- _Task objective_
From the stargazing post below, list every condition it gives for choosing a place and a time to go stargazing.
:: Selection
This week’s adventure for our adventure-a-week challenge has been one of my favorites so far: stargazing! For one thing, since it wasn’t a weekday adventure, our whole family was able to do this one together. For another thing – I just love stargazing! Generally the night skies are most interesting in the earliest months of the year, and with these warm days right now, it makes for some pretty optimal gazing-at-stars-time. So gather some blankets and my illustrated printable and get ready to go stargazing!

We chose the particular night we did for star gazing because it was peak time for a meteor shower. Of course, that is not necessary for stargazing, but it can certainly add interest. There are a few things to take into account in preparation for a stargazing adventure, with regards to the place and time. You need to choose a place that will have limited light pollution, away from city lights, and with an unobstructed view of the sky. You need a time when the skies will be clear and not overcast, preferably not at a full moon as it will compete with the brightness of the stars, and you might want to consult a calendar of meteor showers. And here are a few things you might want to take with you…

1 – Blankets. Enough to spread out for everyone so can lay back and have a good view of the sky!
::::
:: Records shown
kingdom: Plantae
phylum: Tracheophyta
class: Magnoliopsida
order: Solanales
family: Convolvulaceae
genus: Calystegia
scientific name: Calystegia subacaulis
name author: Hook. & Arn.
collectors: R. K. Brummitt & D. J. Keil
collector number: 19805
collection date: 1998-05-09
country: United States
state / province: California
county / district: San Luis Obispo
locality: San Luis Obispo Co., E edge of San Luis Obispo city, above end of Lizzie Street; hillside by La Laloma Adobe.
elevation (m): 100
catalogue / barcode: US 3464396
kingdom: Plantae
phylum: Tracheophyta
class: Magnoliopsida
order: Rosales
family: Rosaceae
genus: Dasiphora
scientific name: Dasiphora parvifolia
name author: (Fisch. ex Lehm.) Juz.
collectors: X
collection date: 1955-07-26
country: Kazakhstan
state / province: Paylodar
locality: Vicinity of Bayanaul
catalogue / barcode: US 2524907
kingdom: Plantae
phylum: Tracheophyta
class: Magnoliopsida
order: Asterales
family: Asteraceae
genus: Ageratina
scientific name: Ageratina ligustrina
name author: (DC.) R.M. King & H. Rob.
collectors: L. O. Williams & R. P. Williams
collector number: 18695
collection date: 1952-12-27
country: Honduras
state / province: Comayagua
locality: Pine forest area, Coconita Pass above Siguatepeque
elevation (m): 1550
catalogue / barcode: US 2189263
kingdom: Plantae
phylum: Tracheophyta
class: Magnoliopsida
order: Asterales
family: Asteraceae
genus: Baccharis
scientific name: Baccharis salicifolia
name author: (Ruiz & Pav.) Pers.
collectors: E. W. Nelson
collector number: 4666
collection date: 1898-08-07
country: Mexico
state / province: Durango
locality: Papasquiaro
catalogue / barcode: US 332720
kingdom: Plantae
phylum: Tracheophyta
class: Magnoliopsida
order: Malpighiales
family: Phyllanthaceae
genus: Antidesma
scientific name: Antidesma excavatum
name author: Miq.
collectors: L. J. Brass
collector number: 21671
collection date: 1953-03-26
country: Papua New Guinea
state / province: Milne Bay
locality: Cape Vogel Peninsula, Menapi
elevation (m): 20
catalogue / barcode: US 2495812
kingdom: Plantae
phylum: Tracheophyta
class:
::::
- _Written answer_
Place:
- limited light pollution
- away from city lights
- an unobstructed view of the sky

Time:
- clear skies, not overcast
- preferably not at a full moon
- possibly checking a calendar of meteor showers